Coloring Lansing (downloadable PDF added)

Paul Orich creates coloring pages from sketches of local homes

by Carrie Steinweg

Lansing, Ill. (September 2017) – Paul Orich has been looking at his Schultz Park neighborhood through the eyes of an artist. On walks through town he’s brought along a graph paper grid pad and sketched out some of the attractive homes he encounters. Those sketches have then been perfected at home and turned into coloring pages.

Coloring Lansing
One of Paul Orich’s coloring book sketches, stylized after homes in Schultz Park

Orich’s original idea was to make a calendar that could be colored in, and he completed a dozen sketches of homes in Schultz Park or just outside of Schultz Park on Ridge Road. “Some of it is stylized and some of it is visually accurate as to the buildings,” he said.
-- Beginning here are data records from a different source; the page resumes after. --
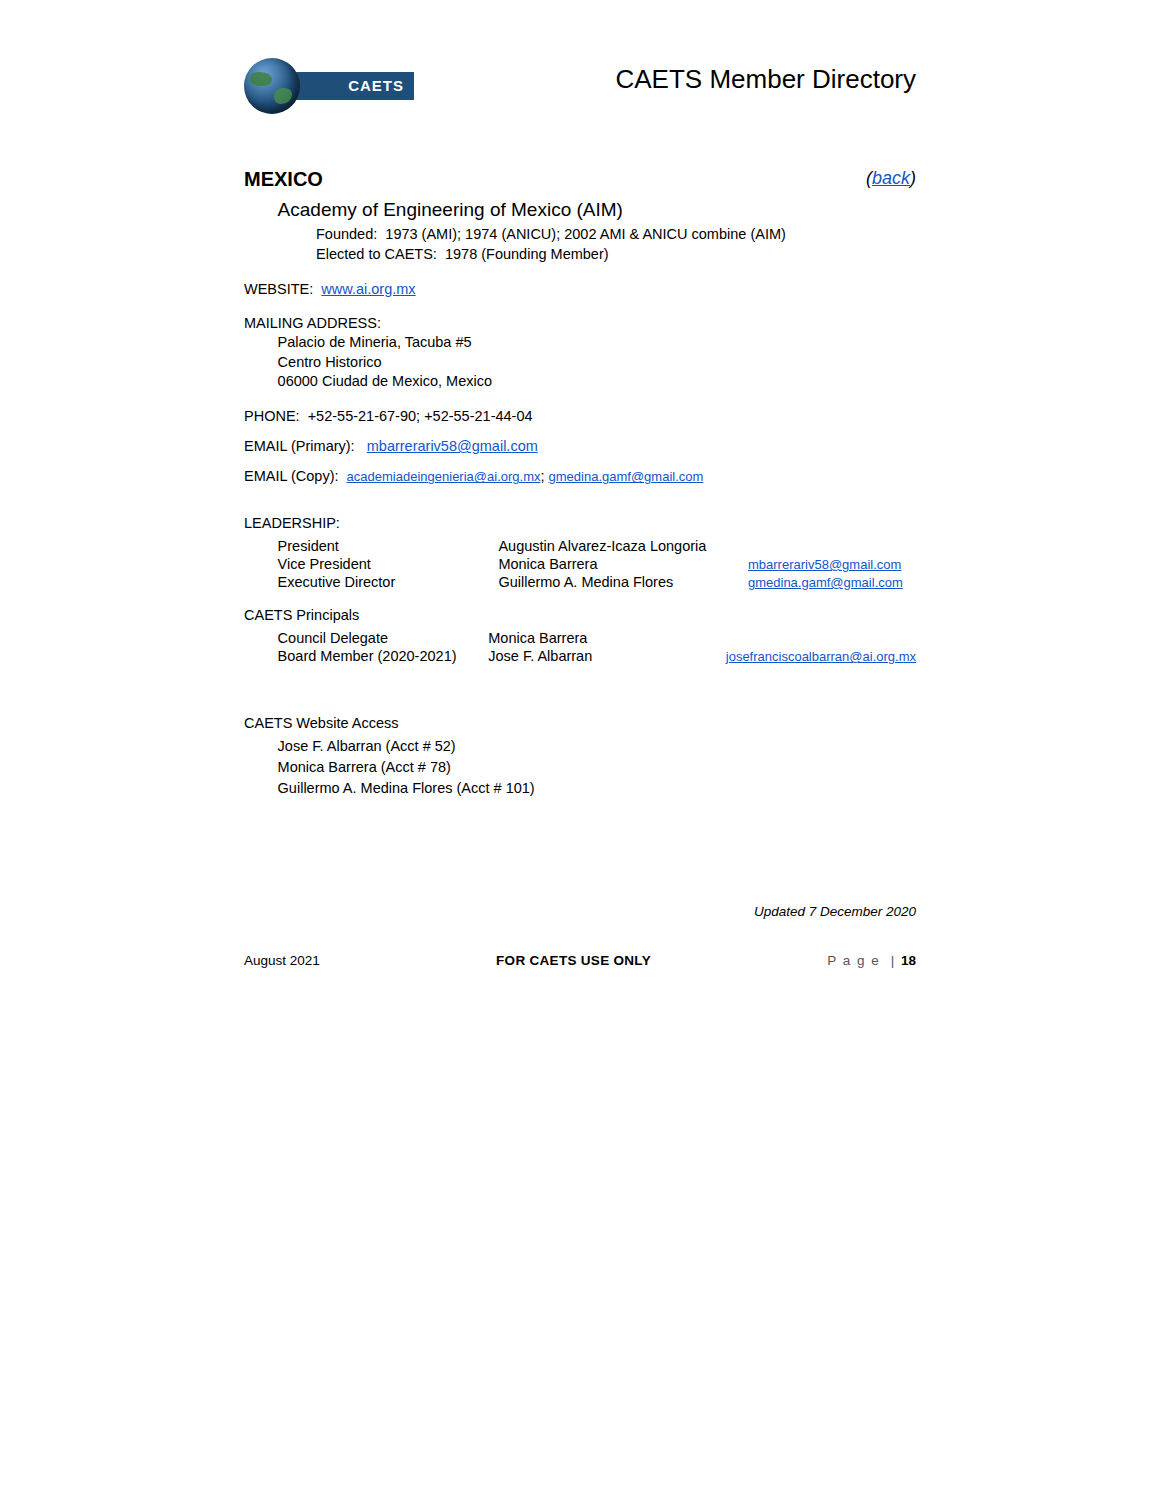CAETS
CAETS Member Directory
(back)
MEXICO
Academy of Engineering of Mexico (AIM)
Founded: 1973 (AMI); 1974 (ANICU); 2002 AMI & ANICU combine (AIM)
Elected to CAETS: 1978 (Founding Member)
WEBSITE: www.ai.org.mx
MAILING ADDRESS:
Palacio de Mineria, Tacuba #5
Centro Historico
06000 Ciudad de Mexico, Mexico
PHONE: +52-55-21-67-90; +52-55-21-44-04
EMAIL (Primary): mbarrerariv58@gmail.com
EMAIL (Copy): academiadeingenieria@ai.org.mx; gmedina.gamf@gmail.com
LEADERSHIP:
| President | Augustin Alvarez-Icaza Longoria | |
| Vice President | Monica Barrera | mbarrerariv58@gmail.com |
| Executive Director | Guillermo A. Medina Flores | gmedina.gamf@gmail.com |
CAETS Principals
| Council Delegate | Monica Barrera | |
| Board Member (2020-2021) | Jose F. Albarran | josefranciscoalbarran@ai.org.mx |
CAETS Website Access
Jose F. Albarran (Acct # 52)
Monica Barrera (Acct # 78)
Guillermo A. Medina Flores (Acct # 101)
Updated 7 December 2020
August 2021
FOR CAETS USE ONLY
P a g e | 18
In a world where everything is digital, Orich’s designs are all done the old-fashioned way, using pencil and paper techniques he learned from mechanical drawing class at Harlan High School. He enjoyed the class so much that he ended up working a part-time, after-school job in high school for an electrical engineer. “I used a graph paper kind of approach to drawing architecture,” he said of his home sketches.

A retired educator, Orich spent 30 years as an art teacher at Harper and Crane High Schools in Chicago and later Wentworth Junior High School in Calumet City. In 2012, he earned designation as an Illinois Artisan in Folk Art for his work in creating art pieces from cardboard.

Some of Orich’s drawings have been seen at Troost Coffee & Tea, where they are offered with crayons for young customers to color in. Some have been printed in the Northwest Indiana Times’ monthly Your Family section. Orich is also working with the Lansing Historical Society to create a small book of six images and some historical text about the area; the booklets could then be provided to elementary school students.

Orich’s images have been put together in a self-published coloring book, “In the Neighborhood.” The coloring book is available for purchase online at www.paulorich.com.


Note: Paul Orich gave permission for The Lansing Journal to include one of his Schultz Park coloring pages in the October 4 print issue, and online as a downloadable PDF. Thank you, Paul!